→ TEXTO DEL DOCUMENTO:

•••

Escenas frente al mar
Crítica "Las playas de Agnès" A los 80, la mítica realizadora Agnès Varda recorre su vida con magia, humor y sensibilidad.
Antes que hablar de autobiografía onírica o de "celebración del cine", como definió la propia directora a esta película, hay que decir que Las playas de Agnès está hecha con el material de las evocaciones, de los sueños y la poesía. Además: con herramientas como la creatividad, la libertad, la vitalidad y la frescura: en un grado inusual para alguien de 80 años. Agnès Varda, apodada la abuelita de la Nouvelle Vague, da una nueva lección de cine lúdico, lírico, que no condesciende a la mera melancolía, sino que apuesta a los cambios de tono, a la fragmentación -mecanismo de la memoria-, al traspaso de la ficción a la realidad y viceversa, a sus siempre asombrosas puestas en escena, el humor e incluso la saludable falta de temor al ridículo.

•••

→ MATERIAL MOSTRADO:
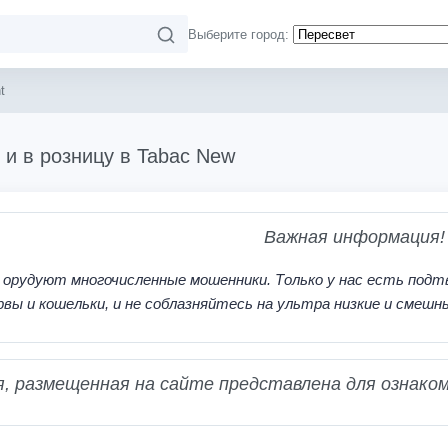
Выберите город:
t
 и в розницу в Tabac New
Важная информация!
 орудуют многочисленные мошенники. Только у нас есть подт
рвы и кошельки, и не соблазняйтесь на ультра низкие и смешн
 размещенная на сайте представлена для ознаком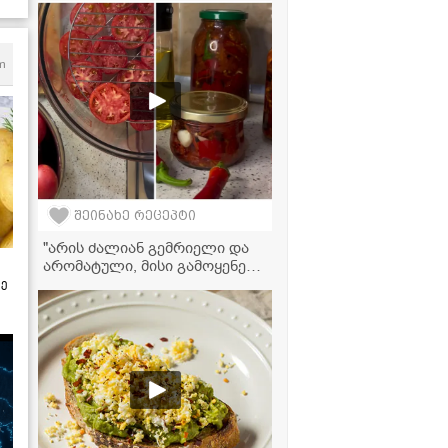
გამოდის" - რაჭული
ხაჭაპურის ვიდეორეცეპტი
m
შეინახე რეცეპტი
"არის ძალიან გემრიელი და
არომატული, მისი გამოყენება
შეგიძლიათ ნებისმიერი ტიპის
ზე
კერძთან და სალათასთან" -
პამიდვრის მარინადი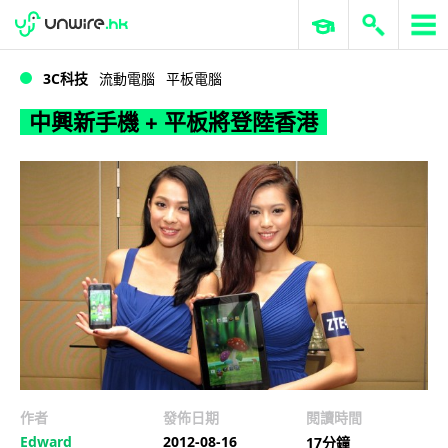
WWDC 2026
GenAI 與雲端科技專區
ERP 與商業 AI
中興新手機 + 平板將登陸香港
3C科技
流動電腦
平板電腦
中興新手機 + 平板將登陸香港
作者
發佈日期
閱讀時間
Edward
2012-08-16
17分鐘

•••

→ TAREA 1:
Responde según la crítica de "Las playas de Agnès":
(a) ¿A qué edad recorre Agnès Varda su vida en esta película?
(b) ¿Con qué apodo se conoce a Agnès Varda?
(c) ¿Qué recurso se describe como mecanismo de la memoria?
→ TAREA 2:
Sigue escribiendo la crítica de "Las playas de Agnès" a partir de su última frase.
El material va aparte y no tiene relación con el texto.

→ RESPUESTA 1:
(a) A los 80 años.
(b) La abuelita de la Nouvelle Vague.
(c) La fragmentación.

→ RESPUESTA 2:
Varda, ante todo, no se postula como moderna: lo sigue siendo, lo es, lo sería involuntariamente. Rodeada de un equipo joven al que adora, experta en instalaciones, demuestra su imaginación -inagotable, envidiable, vanguardista- en cada secuencia. Y a la vez, a través de un maravilloso montaje, logra hilvanar cada una de estas perlas. El hilo conductor es el mar. El del norte de Bélgica, la patria de su infancia; el del Mediterráneo, donde filmó su primera película; el de California, junto al que fue feliz, de un modo efímero, como se suele ser feliz, con el realizador Jacques Demy, amor de su vida, muerto en 1990, aunque omnipresente.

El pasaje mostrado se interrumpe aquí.